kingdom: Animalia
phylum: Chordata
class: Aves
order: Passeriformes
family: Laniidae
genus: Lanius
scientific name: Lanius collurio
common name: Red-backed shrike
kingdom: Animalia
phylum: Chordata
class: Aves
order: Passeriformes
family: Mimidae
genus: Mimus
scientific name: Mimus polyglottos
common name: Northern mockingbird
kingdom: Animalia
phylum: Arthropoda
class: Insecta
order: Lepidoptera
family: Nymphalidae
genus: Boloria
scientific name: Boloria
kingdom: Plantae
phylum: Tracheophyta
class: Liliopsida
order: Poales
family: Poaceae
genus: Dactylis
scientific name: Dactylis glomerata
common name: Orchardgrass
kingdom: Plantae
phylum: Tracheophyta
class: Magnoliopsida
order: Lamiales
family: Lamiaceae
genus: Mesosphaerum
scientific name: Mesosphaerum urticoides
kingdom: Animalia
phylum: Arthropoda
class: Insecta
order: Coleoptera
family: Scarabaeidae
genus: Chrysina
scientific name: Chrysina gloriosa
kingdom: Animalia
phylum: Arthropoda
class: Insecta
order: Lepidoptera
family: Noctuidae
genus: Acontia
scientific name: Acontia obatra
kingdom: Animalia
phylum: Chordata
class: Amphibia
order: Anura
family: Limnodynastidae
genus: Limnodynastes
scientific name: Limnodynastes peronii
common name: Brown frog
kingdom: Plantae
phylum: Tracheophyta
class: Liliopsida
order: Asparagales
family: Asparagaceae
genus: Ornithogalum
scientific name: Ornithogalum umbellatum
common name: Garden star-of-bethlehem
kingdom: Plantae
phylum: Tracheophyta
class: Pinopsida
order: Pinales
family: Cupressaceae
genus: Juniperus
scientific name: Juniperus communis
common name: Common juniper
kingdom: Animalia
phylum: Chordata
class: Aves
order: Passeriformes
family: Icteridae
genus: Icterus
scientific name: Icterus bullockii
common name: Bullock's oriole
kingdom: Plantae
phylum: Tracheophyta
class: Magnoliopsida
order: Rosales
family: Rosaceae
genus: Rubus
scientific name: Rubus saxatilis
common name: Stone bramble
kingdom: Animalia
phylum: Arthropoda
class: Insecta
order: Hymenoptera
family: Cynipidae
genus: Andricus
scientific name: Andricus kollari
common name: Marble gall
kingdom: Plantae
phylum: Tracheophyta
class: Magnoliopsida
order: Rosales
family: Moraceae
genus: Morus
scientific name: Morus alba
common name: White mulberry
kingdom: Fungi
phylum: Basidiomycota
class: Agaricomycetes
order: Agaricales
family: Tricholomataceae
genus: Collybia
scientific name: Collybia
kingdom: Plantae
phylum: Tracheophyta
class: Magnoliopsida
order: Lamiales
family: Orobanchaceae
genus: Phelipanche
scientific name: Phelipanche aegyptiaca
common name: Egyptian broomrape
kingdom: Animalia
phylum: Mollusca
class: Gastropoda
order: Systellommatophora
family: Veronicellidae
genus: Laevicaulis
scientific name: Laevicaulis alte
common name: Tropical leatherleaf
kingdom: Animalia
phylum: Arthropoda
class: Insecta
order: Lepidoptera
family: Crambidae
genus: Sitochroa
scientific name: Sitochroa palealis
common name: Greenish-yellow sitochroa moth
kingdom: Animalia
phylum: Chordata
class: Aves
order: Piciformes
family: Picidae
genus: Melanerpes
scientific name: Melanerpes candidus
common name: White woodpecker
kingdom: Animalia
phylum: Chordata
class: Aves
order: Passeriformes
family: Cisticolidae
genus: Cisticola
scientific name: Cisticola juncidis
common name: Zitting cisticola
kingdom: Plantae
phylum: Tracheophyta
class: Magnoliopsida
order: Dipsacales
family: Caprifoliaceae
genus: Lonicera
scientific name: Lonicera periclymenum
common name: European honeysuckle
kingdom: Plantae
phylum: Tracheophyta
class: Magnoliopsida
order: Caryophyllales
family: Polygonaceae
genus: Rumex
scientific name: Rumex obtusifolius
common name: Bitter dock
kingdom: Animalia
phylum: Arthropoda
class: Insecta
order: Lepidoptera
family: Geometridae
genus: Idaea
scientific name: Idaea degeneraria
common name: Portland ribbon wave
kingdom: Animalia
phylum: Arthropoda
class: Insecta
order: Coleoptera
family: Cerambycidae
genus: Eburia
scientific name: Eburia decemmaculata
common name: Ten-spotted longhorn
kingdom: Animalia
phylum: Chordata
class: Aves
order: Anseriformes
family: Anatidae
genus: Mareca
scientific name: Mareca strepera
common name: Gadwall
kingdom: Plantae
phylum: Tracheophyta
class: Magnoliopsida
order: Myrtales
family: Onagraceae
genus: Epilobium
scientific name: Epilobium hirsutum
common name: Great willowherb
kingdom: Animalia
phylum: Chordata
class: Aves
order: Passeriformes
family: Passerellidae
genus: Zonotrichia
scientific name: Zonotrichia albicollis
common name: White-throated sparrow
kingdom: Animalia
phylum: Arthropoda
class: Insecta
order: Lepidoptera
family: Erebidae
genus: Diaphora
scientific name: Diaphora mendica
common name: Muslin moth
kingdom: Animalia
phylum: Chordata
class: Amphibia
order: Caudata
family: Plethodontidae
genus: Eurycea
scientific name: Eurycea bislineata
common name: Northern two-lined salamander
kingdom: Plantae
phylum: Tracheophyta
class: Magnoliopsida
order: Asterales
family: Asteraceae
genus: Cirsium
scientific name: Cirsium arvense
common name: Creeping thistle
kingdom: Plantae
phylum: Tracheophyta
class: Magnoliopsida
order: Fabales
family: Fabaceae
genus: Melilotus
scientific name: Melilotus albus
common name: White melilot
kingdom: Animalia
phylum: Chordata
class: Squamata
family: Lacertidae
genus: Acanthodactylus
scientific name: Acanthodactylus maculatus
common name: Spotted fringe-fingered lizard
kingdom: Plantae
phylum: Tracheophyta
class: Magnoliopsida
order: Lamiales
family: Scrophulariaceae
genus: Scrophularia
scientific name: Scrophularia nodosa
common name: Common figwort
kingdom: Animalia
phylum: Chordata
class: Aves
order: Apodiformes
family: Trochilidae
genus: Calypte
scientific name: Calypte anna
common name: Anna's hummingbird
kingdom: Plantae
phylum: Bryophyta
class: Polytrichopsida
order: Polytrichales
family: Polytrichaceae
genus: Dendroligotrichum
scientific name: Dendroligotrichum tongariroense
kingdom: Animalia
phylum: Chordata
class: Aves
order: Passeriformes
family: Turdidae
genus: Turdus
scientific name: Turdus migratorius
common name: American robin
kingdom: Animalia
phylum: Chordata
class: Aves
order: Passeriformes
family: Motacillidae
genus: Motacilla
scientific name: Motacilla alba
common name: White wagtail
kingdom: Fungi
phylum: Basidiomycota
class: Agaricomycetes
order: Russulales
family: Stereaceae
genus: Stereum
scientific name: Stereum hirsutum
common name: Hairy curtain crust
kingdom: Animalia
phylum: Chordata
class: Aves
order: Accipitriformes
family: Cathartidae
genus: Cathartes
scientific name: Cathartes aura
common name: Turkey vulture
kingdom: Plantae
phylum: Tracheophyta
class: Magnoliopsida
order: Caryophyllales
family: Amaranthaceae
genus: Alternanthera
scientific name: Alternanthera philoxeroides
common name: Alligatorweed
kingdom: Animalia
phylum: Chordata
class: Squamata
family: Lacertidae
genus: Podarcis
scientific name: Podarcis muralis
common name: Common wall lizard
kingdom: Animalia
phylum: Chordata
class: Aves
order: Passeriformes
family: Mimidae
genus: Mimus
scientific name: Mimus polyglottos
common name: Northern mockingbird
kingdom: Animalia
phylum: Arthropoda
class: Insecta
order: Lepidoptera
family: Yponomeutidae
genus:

------------------------------------------------------------

◆ **GIVEN INSTRUCTION**
Reproduce every line of the material above, word for word and in the same order.

◆ **EXERCISE SOLUTION**
kingdom: Animalia
phylum: Chordata
class: Aves
order: Passeriformes
family: Laniidae
genus: Lanius
scientific name: Lanius collurio
common name: Red-backed shrike
kingdom: Animalia
phylum: Chordata
class: Aves
order: Passeriformes
family: Mimidae
genus: Mimus
scientific name: Mimus polyglottos
common name: Northern mockingbird
kingdom: Animalia
phylum: Arthropoda
class: Insecta
order: Lepidoptera
family: Nymphalidae
genus: Boloria
scientific name: Boloria
kingdom: Plantae
phylum: Tracheophyta
class: Liliopsida
order: Poales
family: Poaceae
genus: Dactylis
scientific name: Dactylis glomerata
common name: Orchardgrass
kingdom: Plantae
phylum: Tracheophyta
class: Magnoliopsida
order: Lamiales
family: Lamiaceae
genus: Mesosphaerum
scientific name: Mesosphaerum urticoides
kingdom: Animalia
phylum: Arthropoda
class: Insecta
order: Coleoptera
family: Scarabaeidae
genus: Chrysina
scientific name: Chrysina gloriosa
kingdom: Animalia
phylum: Arthropoda
class: Insecta
order: Lepidoptera
family: Noctuidae
genus: Acontia
scientific name: Acontia obatra
kingdom: Animalia
phylum: Chordata
class: Amphibia
order: Anura
family: Limnodynastidae
genus: Limnodynastes
scientific name: Limnodynastes peronii
common name: Brown frog
kingdom: Plantae
phylum: Tracheophyta
class: Liliopsida
order: Asparagales
family: Asparagaceae
genus: Ornithogalum
scientific name: Ornithogalum umbellatum
common name: Garden star-of-bethlehem
kingdom: Plantae
phylum: Tracheophyta
class: Pinopsida
order: Pinales
family: Cupressaceae
genus: Juniperus
scientific name: Juniperus communis
common name: Common juniper
kingdom: Animalia
phylum: Chordata
class: Aves
order: Passeriformes
family: Icteridae
genus: Icterus
scientific name: Icterus bullockii
common name: Bullock's oriole
kingdom: Plantae
phylum: Tracheophyta
class: Magnoliopsida
order: Rosales
family: Rosaceae
genus: Rubus
scientific name: Rubus saxatilis
common name: Stone bramble
kingdom: Animalia
phylum: Arthropoda
class: Insecta
order: Hymenoptera
family: Cynipidae
genus: Andricus
scientific name: Andricus kollari
common name: Marble gall
kingdom: Plantae
phylum: Tracheophyta
class: Magnoliopsida
order: Rosales
family: Moraceae
genus: Morus
scientific name: Morus alba
common name: White mulberry
kingdom: Fungi
phylum: Basidiomycota
class: Agaricomycetes
order: Agaricales
family: Tricholomataceae
genus: Collybia
scientific name: Collybia
kingdom: Plantae
phylum: Tracheophyta
class: Magnoliopsida
order: Lamiales
family: Orobanchaceae
genus: Phelipanche
scientific name: Phelipanche aegyptiaca
common name: Egyptian broomrape
kingdom: Animalia
phylum: Mollusca
class: Gastropoda
order: Systellommatophora
family: Veronicellidae
genus: Laevicaulis
scientific name: Laevicaulis alte
common name: Tropical leatherleaf
kingdom: Animalia
phylum: Arthropoda
class: Insecta
order: Lepidoptera
family: Crambidae
genus: Sitochroa
scientific name: Sitochroa palealis
common name: Greenish-yellow sitochroa moth
kingdom: Animalia
phylum: Chordata
class: Aves
order: Piciformes
family: Picidae
genus: Melanerpes
scientific name: Melanerpes candidus
common name: White woodpecker
kingdom: Animalia
phylum: Chordata
class: Aves
order: Passeriformes
family: Cisticolidae
genus: Cisticola
scientific name: Cisticola juncidis
common name: Zitting cisticola
kingdom: Plantae
phylum: Tracheophyta
class: Magnoliopsida
order: Dipsacales
family: Caprifoliaceae
genus: Lonicera
scientific name: Lonicera periclymenum
common name: European honeysuckle
kingdom: Plantae
phylum: Tracheophyta
class: Magnoliopsida
order: Caryophyllales
family: Polygonaceae
genus: Rumex
scientific name: Rumex obtusifolius
common name: Bitter dock
kingdom: Animalia
phylum: Arthropoda
class: Insecta
order: Lepidoptera
family: Geometridae
genus: Idaea
scientific name: Idaea degeneraria
common name: Portland ribbon wave
kingdom: Animalia
phylum: Arthropoda
class: Insecta
order: Coleoptera
family: Cerambycidae
genus: Eburia
scientific name: Eburia decemmaculata
common name: Ten-spotted longhorn
kingdom: Animalia
phylum: Chordata
class: Aves
order: Anseriformes
family: Anatidae
genus: Mareca
scientific name: Mareca strepera
common name: Gadwall
kingdom: Plantae
phylum: Tracheophyta
class: Magnoliopsida
order: Myrtales
family: Onagraceae
genus: Epilobium
scientific name: Epilobium hirsutum
common name: Great willowherb
kingdom: Animalia
phylum: Chordata
class: Aves
order: Passeriformes
family: Passerellidae
genus: Zonotrichia
scientific name: Zonotrichia albicollis
common name: White-throated sparrow
kingdom: Animalia
phylum: Arthropoda
class: Insecta
order: Lepidoptera
family: Erebidae
genus: Diaphora
scientific name: Diaphora mendica
common name: Muslin moth
kingdom: Animalia
phylum: Chordata
class: Amphibia
order: Caudata
family: Plethodontidae
genus: Eurycea
scientific name: Eurycea bislineata
common name: Northern two-lined salamander
kingdom: Plantae
phylum: Tracheophyta
class: Magnoliopsida
order: Asterales
family: Asteraceae
genus: Cirsium
scientific name: Cirsium arvense
common name: Creeping thistle
kingdom: Plantae
phylum: Tracheophyta
class: Magnoliopsida
order: Fabales
family: Fabaceae
genus: Melilotus
scientific name: Melilotus albus
common name: White melilot
kingdom: Animalia
phylum: Chordata
class: Squamata
family: Lacertidae
genus: Acanthodactylus
scientific name: Acanthodactylus maculatus
common name: Spotted fringe-fingered lizard
kingdom: Plantae
phylum: Tracheophyta
class: Magnoliopsida
order: Lamiales
family: Scrophulariaceae
genus: Scrophularia
scientific name: Scrophularia nodosa
common name: Common figwort
kingdom: Animalia
phylum: Chordata
class: Aves
order: Apodiformes
family: Trochilidae
genus: Calypte
scientific name: Calypte anna
common name: Anna's hummingbird
kingdom: Plantae
phylum: Bryophyta
class: Polytrichopsida
order: Polytrichales
family: Polytrichaceae
genus: Dendroligotrichum
scientific name: Dendroligotrichum tongariroense
kingdom: Animalia
phylum: Chordata
class: Aves
order: Passeriformes
family: Turdidae
genus: Turdus
scientific name: Turdus migratorius
common name: American robin
kingdom: Animalia
phylum: Chordata
class: Aves
order: Passeriformes
family: Motacillidae
genus: Motacilla
scientific name: Motacilla alba
common name: White wagtail
kingdom: Fungi
phylum: Basidiomycota
class: Agaricomycetes
order: Russulales
family: Stereaceae
genus: Stereum
scientific name: Stereum hirsutum
common name: Hairy curtain crust
kingdom: Animalia
phylum: Chordata
class: Aves
order: Accipitriformes
family: Cathartidae
genus: Cathartes
scientific name: Cathartes aura
common name: Turkey vulture
kingdom: Plantae
phylum: Tracheophyta
class: Magnoliopsida
order: Caryophyllales
family: Amaranthaceae
genus: Alternanthera
scientific name: Alternanthera philoxeroides
common name: Alligatorweed
kingdom: Animalia
phylum: Chordata
class: Squamata
family: Lacertidae
genus: Podarcis
scientific name: Podarcis muralis
common name: Common wall lizard
kingdom: Animalia
phylum: Chordata
class: Aves
order: Passeriformes
family: Mimidae
genus: Mimus
scientific name: Mimus polyglottos
common name: Northern mockingbird
kingdom: Animalia
phylum: Arthropoda
class: Insecta
order: Lepidoptera
family: Yponomeutidae
genus:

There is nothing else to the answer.